# Work to be completed:
Turn every line of the data below into a numbered list, skipping any blank lines.
-- start Supplied data --
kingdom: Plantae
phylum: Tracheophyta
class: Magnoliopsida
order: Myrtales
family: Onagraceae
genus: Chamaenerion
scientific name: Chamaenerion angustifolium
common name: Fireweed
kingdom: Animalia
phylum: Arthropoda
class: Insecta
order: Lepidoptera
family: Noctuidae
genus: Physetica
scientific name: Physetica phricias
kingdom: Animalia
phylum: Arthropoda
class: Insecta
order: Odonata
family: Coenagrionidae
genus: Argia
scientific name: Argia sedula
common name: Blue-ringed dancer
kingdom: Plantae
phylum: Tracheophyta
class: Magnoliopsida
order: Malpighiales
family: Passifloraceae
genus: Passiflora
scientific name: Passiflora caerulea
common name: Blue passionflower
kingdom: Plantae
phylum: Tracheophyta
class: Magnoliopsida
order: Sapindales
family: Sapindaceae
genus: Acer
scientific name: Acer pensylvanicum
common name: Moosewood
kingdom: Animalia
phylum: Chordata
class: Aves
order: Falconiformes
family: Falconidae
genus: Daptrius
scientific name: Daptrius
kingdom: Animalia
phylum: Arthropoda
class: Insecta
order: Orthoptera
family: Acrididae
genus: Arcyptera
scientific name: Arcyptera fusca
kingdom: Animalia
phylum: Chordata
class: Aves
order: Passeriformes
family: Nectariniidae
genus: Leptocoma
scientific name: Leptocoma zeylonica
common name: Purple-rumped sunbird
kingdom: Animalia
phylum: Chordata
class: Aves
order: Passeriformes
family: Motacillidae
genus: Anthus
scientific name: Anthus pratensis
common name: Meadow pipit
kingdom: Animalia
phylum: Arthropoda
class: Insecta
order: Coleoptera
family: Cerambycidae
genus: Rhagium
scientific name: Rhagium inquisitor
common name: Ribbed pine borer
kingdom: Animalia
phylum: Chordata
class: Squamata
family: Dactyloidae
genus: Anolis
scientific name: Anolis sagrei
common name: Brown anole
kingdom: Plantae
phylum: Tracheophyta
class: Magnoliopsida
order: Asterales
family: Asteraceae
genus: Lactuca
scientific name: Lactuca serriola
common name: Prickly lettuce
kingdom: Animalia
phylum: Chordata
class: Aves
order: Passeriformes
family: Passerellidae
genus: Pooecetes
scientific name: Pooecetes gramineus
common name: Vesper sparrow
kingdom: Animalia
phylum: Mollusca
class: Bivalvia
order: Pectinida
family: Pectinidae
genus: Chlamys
-- end Supplied data --
# Result of this task:
1. kingdom: Plantae
2. phylum: Tracheophyta
3. class: Magnoliopsida
4. order: Myrtales
5. family: Onagraceae
6. genus: Chamaenerion
7. scientific name: Chamaenerion angustifolium
8. common name: Fireweed
9. kingdom: Animalia
10. phylum: Arthropoda
11. class: Insecta
12. order: Lepidoptera
13. family: Noctuidae
14. genus: Physetica
15. scientific name: Physetica phricias
16. kingdom: Animalia
17. phylum: Arthropoda
18. class: Insecta
19. order: Odonata
20. family: Coenagrionidae
21. genus: Argia
22. scientific name: Argia sedula
23. common name: Blue-ringed dancer
24. kingdom: Plantae
25. phylum: Tracheophyta
26. class: Magnoliopsida
27. order: Malpighiales
28. family: Passifloraceae
29. genus: Passiflora
30. scientific name: Passiflora caerulea
31. common name: Blue passionflower
32. kingdom: Plantae
33. phylum: Tracheophyta
34. class: Magnoliopsida
35. order: Sapindales
36. family: Sapindaceae
37. genus: Acer
38. scientific name: Acer pensylvanicum
39. common name: Moosewood
40. kingdom: Animalia
41. phylum: Chordata
42. class: Aves
43. order: Falconiformes
44. family: Falconidae
45. genus: Daptrius
46. scientific name: Daptrius
47. kingdom: Animalia
48. phylum: Arthropoda
49. class: Insecta
50. order: Orthoptera
51. family: Acrididae
52. genus: Arcyptera
53. scientific name: Arcyptera fusca
54. kingdom: Animalia
55. phylum: Chordata
56. class: Aves
57. order: Passeriformes
58. family: Nectariniidae
59. genus: Leptocoma
60. scientific name: Leptocoma zeylonica
61. common name: Purple-rumped sunbird
62. kingdom: Animalia
63. phylum: Chordata
64. class: Aves
65. order: Passeriformes
66. family: Motacillidae
67. genus: Anthus
68. scientific name: Anthus pratensis
69. common name: Meadow pipit
70. kingdom: Animalia
71. phylum: Arthropoda
72. class: Insecta
73. order: Coleoptera
74. family: Cerambycidae
75. genus: Rhagium
76. scientific name: Rhagium inquisitor
77. common name: Ribbed pine borer
78. kingdom: Animalia
79. phylum: Chordata
80. class: Squamata
81. family: Dactyloidae
82. genus: Anolis
83. scientific name: Anolis sagrei
84. common name: Brown anole
85. kingdom: Plantae
86. phylum: Tracheophyta
87. class: Magnoliopsida
88. order: Asterales
89. family: Asteraceae
90. genus: Lactuca
91. scientific name: Lactuca serriola
92. common name: Prickly lettuce
93. kingdom: Animalia
94. phylum: Chordata
95. class: Aves
96. order: Passeriformes
97. family: Passerellidae
98. genus: Pooecetes
99. scientific name: Pooecetes gramineus
100. common name: Vesper sparrow
101. kingdom: Animalia
102. phylum: Mollusca
103. class: Bivalvia
104. order: Pectinida
105. family: Pectinidae
106. genus: Chlamys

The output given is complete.